The Handbook
The Handbook

It’s not a familiar sound in the arts community to hear toasts being raised to Boris Johnson. The 2008 financial crisis saw the both major parties pass over theatre and the arts and austerity subsequently saw the industry hollowed out to devastating effect. When the pandemic struck it looked like government was going to allow the ravages in the West End to run wild.

While there have been increasingly loud shrieks of desperation and prophecies of doom emanating from the arts over the last few weeks, government seemed to be distracted at best. The theatre adage ‘break a leg’ appeared to have been taken to heart, with both legs smashed and left for dead. So in a surprise move last night, the Prime Minister pledged funds to save the arts. And not only that, it was far more money than anyone expected.

Part of the problem facing the arts, and particularly theatre, is the fact that unlike other parts of the broader hospitality industry, theatres are still forced to close due to coronavirus infection fears.

While theatre has been given a provisional reopening date of 23rd July, you can fairly easily just reopen a pub but a theatre needs plays which take months to prepare, cast, rehearse and fund.
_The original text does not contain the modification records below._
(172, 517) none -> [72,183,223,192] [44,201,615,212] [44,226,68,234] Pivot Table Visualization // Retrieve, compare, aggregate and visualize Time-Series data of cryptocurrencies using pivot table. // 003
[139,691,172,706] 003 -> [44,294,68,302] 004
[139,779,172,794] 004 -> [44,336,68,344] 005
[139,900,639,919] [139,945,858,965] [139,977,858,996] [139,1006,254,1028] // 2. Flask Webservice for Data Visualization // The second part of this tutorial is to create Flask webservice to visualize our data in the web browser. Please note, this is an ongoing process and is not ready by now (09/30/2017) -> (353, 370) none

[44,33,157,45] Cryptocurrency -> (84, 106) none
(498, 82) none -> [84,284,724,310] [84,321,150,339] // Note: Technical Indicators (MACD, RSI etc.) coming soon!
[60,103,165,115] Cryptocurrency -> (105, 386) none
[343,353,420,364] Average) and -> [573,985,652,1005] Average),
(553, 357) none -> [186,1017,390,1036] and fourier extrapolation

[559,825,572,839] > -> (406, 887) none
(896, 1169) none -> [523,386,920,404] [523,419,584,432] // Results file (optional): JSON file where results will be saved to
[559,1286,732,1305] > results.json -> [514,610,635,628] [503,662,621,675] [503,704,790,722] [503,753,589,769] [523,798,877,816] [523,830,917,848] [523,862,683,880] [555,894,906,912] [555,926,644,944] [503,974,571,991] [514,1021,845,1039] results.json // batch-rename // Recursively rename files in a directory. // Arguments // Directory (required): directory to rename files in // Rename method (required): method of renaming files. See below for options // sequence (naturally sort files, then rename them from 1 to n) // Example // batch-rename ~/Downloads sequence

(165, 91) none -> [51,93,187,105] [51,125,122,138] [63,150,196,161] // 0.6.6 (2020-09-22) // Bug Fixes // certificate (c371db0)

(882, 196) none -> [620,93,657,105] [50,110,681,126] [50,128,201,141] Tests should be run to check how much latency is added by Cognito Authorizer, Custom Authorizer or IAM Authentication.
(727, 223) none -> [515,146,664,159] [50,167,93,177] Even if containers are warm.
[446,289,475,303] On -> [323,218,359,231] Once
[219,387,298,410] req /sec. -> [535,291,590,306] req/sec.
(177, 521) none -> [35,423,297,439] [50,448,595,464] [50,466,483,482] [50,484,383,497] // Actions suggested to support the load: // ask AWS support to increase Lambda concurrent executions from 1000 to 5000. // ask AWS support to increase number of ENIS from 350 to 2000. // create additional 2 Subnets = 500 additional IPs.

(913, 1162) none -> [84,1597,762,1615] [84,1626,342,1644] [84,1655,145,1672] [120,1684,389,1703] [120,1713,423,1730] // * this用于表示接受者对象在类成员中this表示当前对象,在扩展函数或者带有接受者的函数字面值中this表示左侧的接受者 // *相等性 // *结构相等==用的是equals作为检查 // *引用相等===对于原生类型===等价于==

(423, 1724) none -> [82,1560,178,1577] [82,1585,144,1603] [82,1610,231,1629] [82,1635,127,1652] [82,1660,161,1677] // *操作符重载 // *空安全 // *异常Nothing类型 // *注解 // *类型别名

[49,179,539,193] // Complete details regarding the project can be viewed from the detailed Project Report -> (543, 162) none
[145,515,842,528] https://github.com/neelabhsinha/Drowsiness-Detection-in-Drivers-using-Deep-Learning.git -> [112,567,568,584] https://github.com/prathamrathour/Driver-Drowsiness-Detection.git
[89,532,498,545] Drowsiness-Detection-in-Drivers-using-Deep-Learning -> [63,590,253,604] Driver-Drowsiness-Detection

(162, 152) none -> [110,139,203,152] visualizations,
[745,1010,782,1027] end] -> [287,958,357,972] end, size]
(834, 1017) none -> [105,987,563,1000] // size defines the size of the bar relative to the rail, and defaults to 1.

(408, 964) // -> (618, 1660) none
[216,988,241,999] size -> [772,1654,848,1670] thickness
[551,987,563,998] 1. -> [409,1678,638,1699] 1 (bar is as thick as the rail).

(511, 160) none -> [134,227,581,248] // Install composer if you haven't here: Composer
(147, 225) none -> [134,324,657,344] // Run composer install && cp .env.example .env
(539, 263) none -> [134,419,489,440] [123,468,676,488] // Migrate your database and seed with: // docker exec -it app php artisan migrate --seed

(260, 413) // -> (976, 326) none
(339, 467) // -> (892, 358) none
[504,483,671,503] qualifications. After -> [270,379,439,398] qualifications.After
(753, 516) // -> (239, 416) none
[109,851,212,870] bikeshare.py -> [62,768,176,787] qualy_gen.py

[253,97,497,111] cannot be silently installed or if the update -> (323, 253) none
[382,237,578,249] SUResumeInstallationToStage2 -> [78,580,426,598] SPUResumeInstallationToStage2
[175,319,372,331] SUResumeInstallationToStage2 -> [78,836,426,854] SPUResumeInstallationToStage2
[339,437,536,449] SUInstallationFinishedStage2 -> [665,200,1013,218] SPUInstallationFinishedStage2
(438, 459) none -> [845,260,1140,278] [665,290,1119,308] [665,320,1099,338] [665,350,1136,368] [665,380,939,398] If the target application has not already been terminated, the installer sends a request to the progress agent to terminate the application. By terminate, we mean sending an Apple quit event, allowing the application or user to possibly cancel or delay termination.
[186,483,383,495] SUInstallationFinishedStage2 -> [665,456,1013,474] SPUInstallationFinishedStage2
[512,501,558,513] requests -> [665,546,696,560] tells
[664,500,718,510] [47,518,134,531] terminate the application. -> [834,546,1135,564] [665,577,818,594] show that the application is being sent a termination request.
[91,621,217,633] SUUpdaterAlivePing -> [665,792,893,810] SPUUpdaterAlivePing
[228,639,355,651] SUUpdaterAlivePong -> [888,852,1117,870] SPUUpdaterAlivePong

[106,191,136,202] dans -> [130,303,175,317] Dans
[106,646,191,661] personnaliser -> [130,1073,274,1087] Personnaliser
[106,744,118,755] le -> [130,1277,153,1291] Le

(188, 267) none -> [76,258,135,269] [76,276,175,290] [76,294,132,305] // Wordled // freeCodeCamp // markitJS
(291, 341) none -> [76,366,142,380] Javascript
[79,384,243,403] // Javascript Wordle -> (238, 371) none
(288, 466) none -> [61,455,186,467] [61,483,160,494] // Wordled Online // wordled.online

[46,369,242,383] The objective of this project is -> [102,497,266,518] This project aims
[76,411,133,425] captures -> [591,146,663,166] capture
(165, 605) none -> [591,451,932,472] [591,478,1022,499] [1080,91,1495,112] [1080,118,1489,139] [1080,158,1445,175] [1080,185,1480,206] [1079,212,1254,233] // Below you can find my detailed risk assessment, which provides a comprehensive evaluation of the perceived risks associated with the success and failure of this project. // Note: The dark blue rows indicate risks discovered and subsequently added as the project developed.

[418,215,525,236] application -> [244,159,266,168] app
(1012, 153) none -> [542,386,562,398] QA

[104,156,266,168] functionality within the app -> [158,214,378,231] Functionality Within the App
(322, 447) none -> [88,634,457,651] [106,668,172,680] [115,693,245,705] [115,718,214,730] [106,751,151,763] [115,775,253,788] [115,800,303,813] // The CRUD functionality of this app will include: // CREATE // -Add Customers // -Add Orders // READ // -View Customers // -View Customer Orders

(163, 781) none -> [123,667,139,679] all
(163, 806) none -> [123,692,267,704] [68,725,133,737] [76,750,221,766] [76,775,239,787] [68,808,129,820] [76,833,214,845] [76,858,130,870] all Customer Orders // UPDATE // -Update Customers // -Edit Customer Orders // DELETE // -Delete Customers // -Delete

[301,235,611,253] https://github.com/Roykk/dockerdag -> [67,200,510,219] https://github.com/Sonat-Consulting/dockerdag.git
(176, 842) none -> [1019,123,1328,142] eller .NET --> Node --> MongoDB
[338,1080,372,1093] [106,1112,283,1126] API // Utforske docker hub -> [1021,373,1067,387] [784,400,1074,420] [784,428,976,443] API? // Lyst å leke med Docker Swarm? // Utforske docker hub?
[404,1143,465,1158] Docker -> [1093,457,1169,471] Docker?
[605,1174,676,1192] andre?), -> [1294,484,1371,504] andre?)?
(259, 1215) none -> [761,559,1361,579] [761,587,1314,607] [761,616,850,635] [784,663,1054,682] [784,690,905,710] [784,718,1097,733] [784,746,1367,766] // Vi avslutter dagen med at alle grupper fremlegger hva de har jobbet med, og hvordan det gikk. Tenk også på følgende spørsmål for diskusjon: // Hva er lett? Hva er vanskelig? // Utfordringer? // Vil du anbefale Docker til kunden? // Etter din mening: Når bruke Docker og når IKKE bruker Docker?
Dame Judy Dench last week claimed that she doesn’t think theatre would be able to recover ‘in my lifetime’.

Dame Judy Dench last week claimed that she doesn't think theatre would be able to recover 'in my lifetime'

The package announced by Boris includes a £1.15bn support pot for cultural organisations in England (which will be made up of £880m in grants and £270m in loans), plus a further £100m of specific targeted support for England’s national cultural institutions and English Heritage. There will be £120 of investment for construction projects on cultural infrastructure and for heritage construction projects in England plus devolved administrations will get cash to the tune of £97m for Scotland, £59m for Wales and £33m for Northern Ireland.

The money can’t come soon enough. Southampton’s famed Nuffield Theatre finally announced it had ceased to exist just last week while the Royal Albert Hall was uncertain if it would survive to its 150th birthday in spring without urgent funding. Similar SOS calls were put out by The  Old Vic and Shakespeare’s Globe, joining a throng of theatres on the brink of collapse.

The industry had hoped for a bail-out, but the mood music from the Treasury lately has been down-key and expectations were low. But the government’s announcement goes well beyond what anyone had dared to hope for, especially given the industry’s experience at the hands of the Lib Dem, Tory coalition during the last downturn. But £1.57bn is a huge vote of confidence in the arts, and fulfil’s the chancellor’s pledge that the government will ‘do what it takes’.

Given the post-match analysis of the government’s coronavirus response will make for rather mixed reading for those at the top of government, it’s all the more crucial that they come out of the crisis with some success stories (furlough being another), and it looks like this may well be a key element of the silver lining.

Which also means that panto may be back on. Britain’s bawdiest institution after Prince Philip, panto is part of Christmas as much as the John Lewis ad and sherry swilling flatulent great aunts. Summer is traditionally when panto gets going, with the wheels being set in motion for winter extravaganzas in June and July. It’s hoped that this intervention from central government will mean that by the time Christmas rolls round we’ll be able to say of coronavirus ‘it’s behind you!’